Dopo diversi giorni all’insegna della stabilità, un lieve cedimento dell’Anticiclone ha consentito l’ingresso nelle ultime 48 ore di correnti più fresche dai quadranti settentrionali. Il risultato si è fatto subito sentire: temperature in calo, ventilazione più vivace e un Adriatico tornato mosso.
Una parentesi dinamica ma tutto sommato breve, che ha appena scalfito il dominio anticiclonico dei giorni scorsi.
Nuova svolta: depressione tra Spagna e Nord Africa
Da oggi lo scenario barico sul Mediterraneo è destinato a cambiare nuovamente. Tra la penisola iberica e il Maghreb si va infatti organizzando un’area depressionaria che, lentamente, tenderà a muoversi verso il Mediterraneo centrale.

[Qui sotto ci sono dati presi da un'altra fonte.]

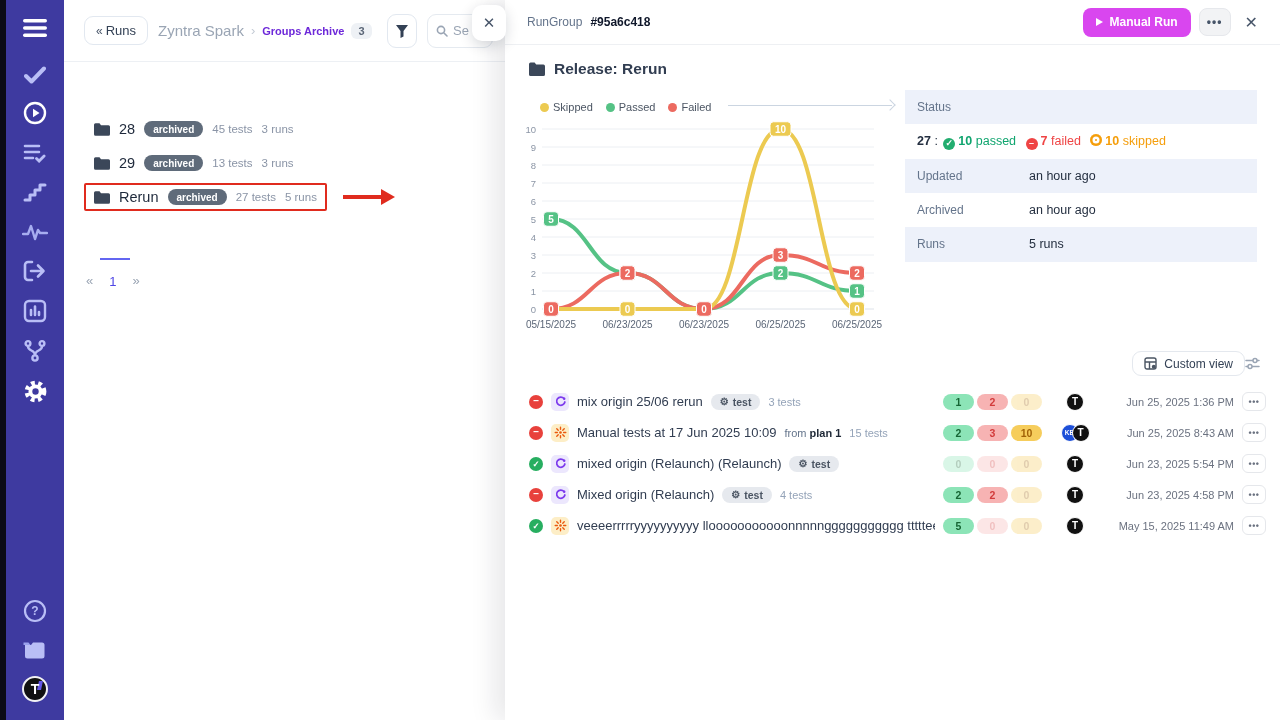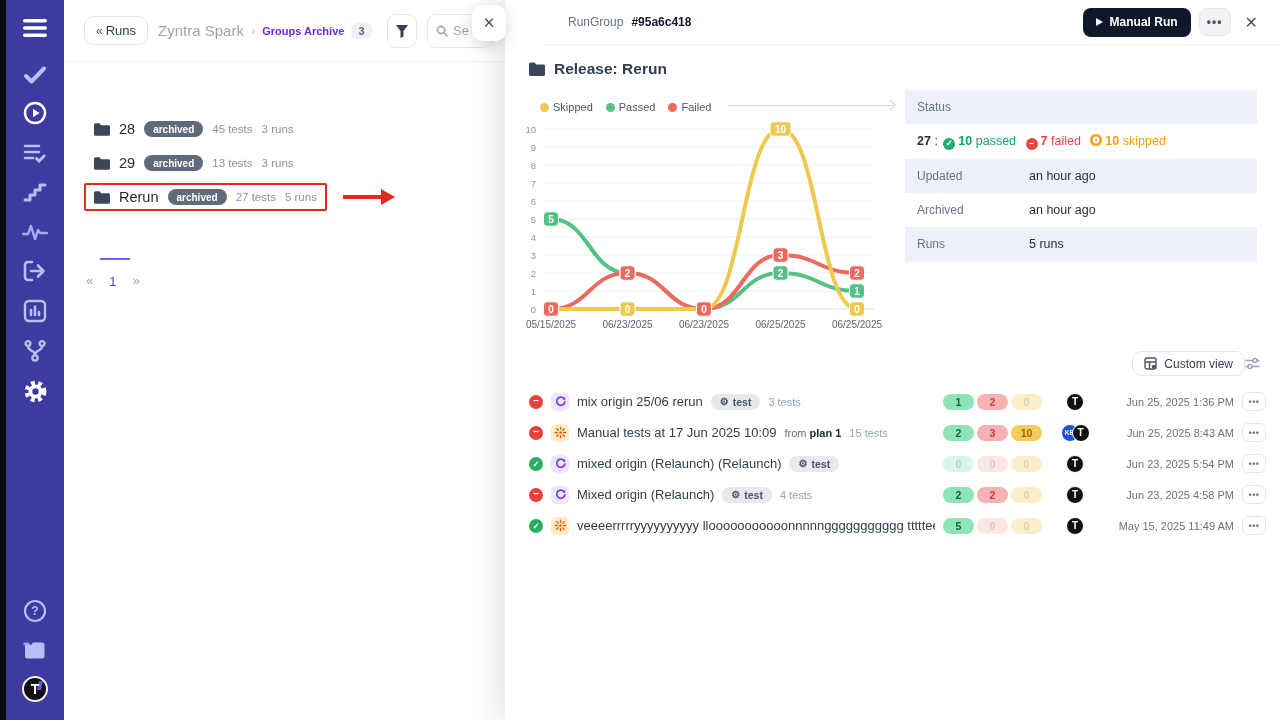"RunGroup" .right-panel { padding-left: 41px -> none }
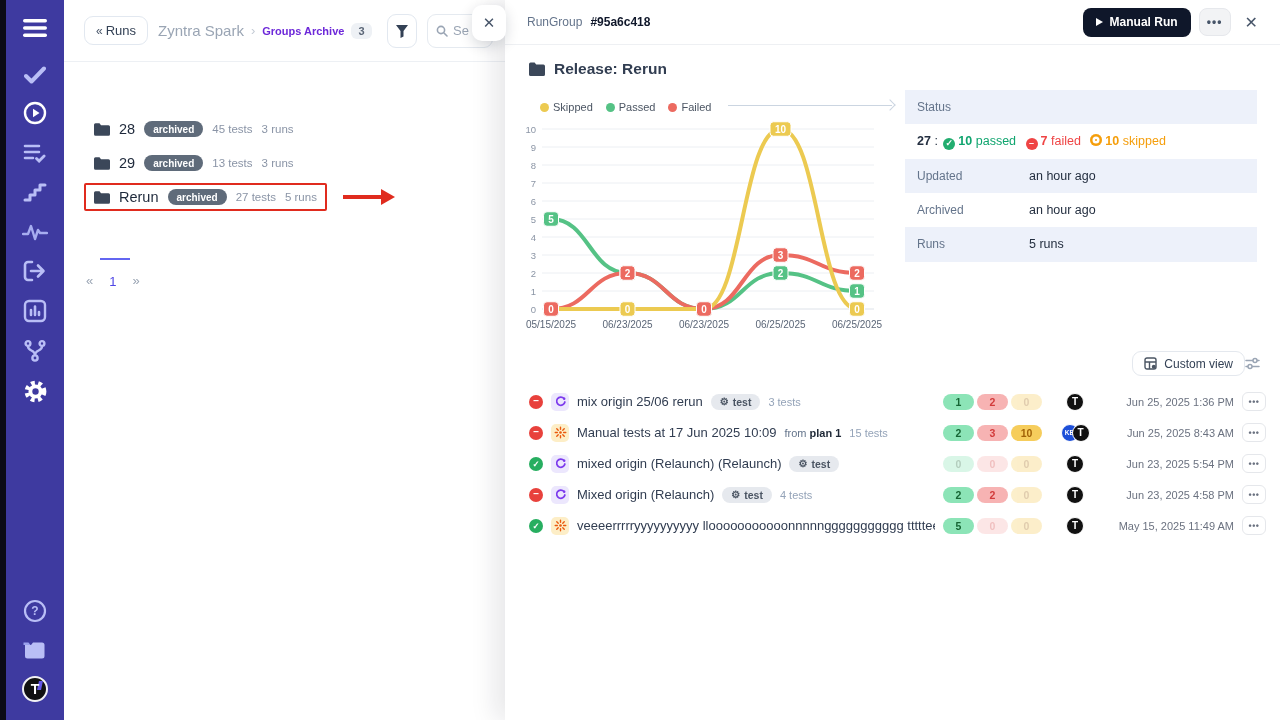"Manual Run" .btn-purple { background: #0f172a -> #d946ef }
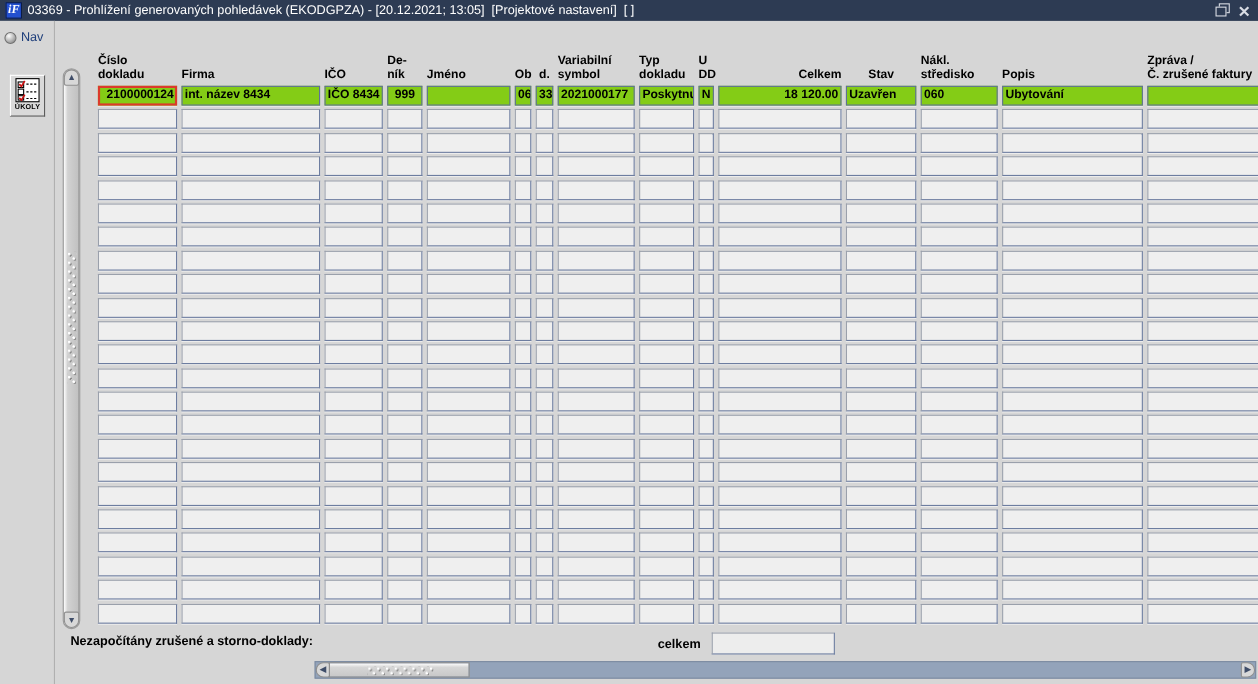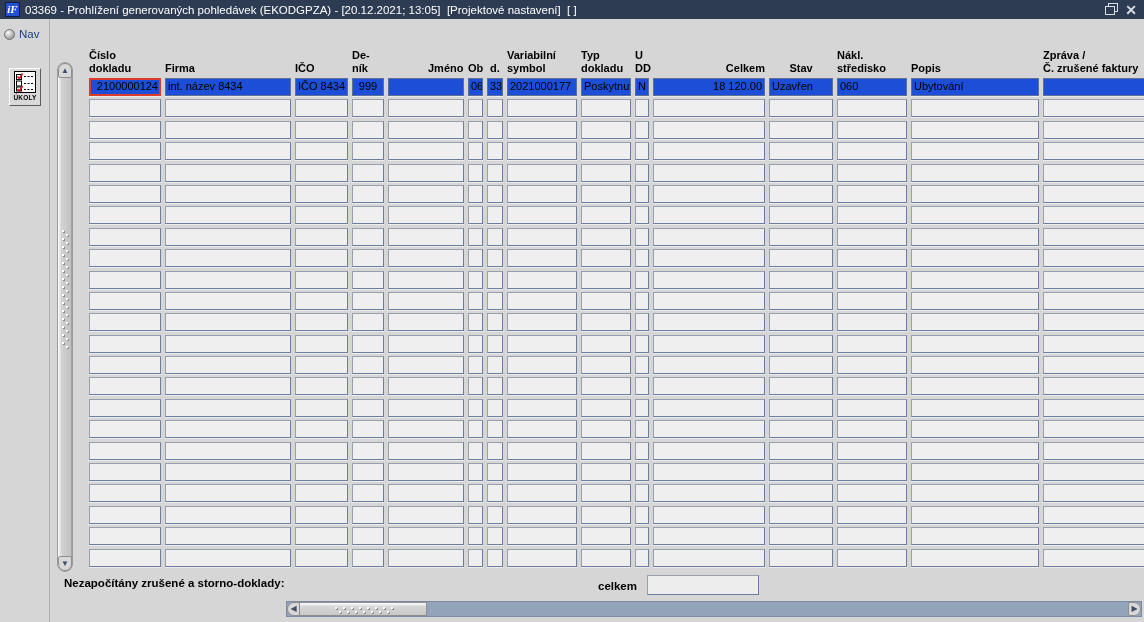"Jméno" div.h { margin-left: 40px -> none }
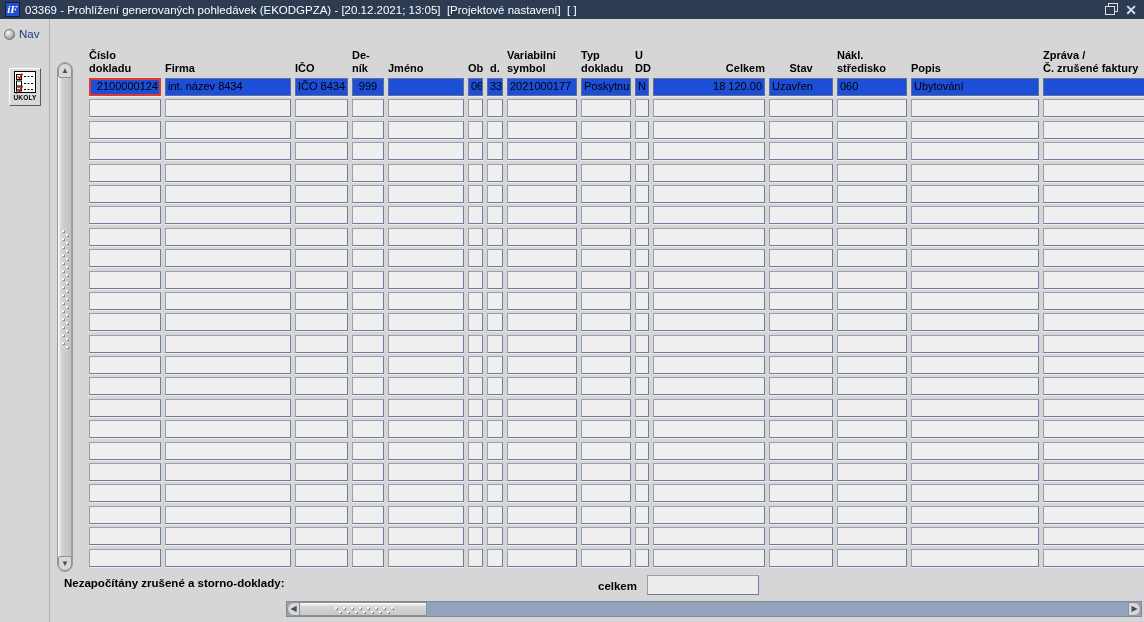"2100000124" .field.filled { background: #1d4ed8 -> #84cc16; font-weight: none -> bold }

Questo movimento rappresenta il primo segnale di una progressiva instabilizzazione atmosferica anche sull’Italia.
Sabato ancora tranquillo e mite, domenica con tempo in graduale peggioramento


La giornata di sabato si manterrà nel complesso gradevole. Prevarranno le schiarite, con il passaggio di qualche velatura e l’attivazione di deboli correnti meridionali. Le temperature potranno raggiungere valori prossimi ai 20°C, mantenendo un contesto ancora primaverile e piacevole.
A partire da domenica, soprattutto dal pomeriggio, l’approfondimento della depressione e il suo spostamento verso il Tirreno centrale daranno una svolta più evidente. Le nubi stratificate tenderanno ad aumentare, mentre i venti di Scirocco si intensificheranno progressivamente. Nonostante le temperature miti, la percezione del tempo inizierà a cambiare e la crescente ventilazione renderà l’atmosfera meno gradevole.
La linea di tendenza


A inizio settimana, lo Scirocco diverrà via via più sostenuto, risultando a tratti anche fastidioso. Questo rinforzo del vento rappresenterà il preludio a un peggioramento più concreto. Il passaggio più instabile è atteso tra martedì e mercoledì, quando la depressione raggiungerà il Mediterraneo centrale. Sono previste piogge di moderata entità con condizioni atmosferiche decisamente più dinamiche. Non si tratterà però di un ritorno del freddo: le temperature resteranno su valori relativamente miti, coerenti con il periodo, anche se più basse di quelle del periodo post-pasquale.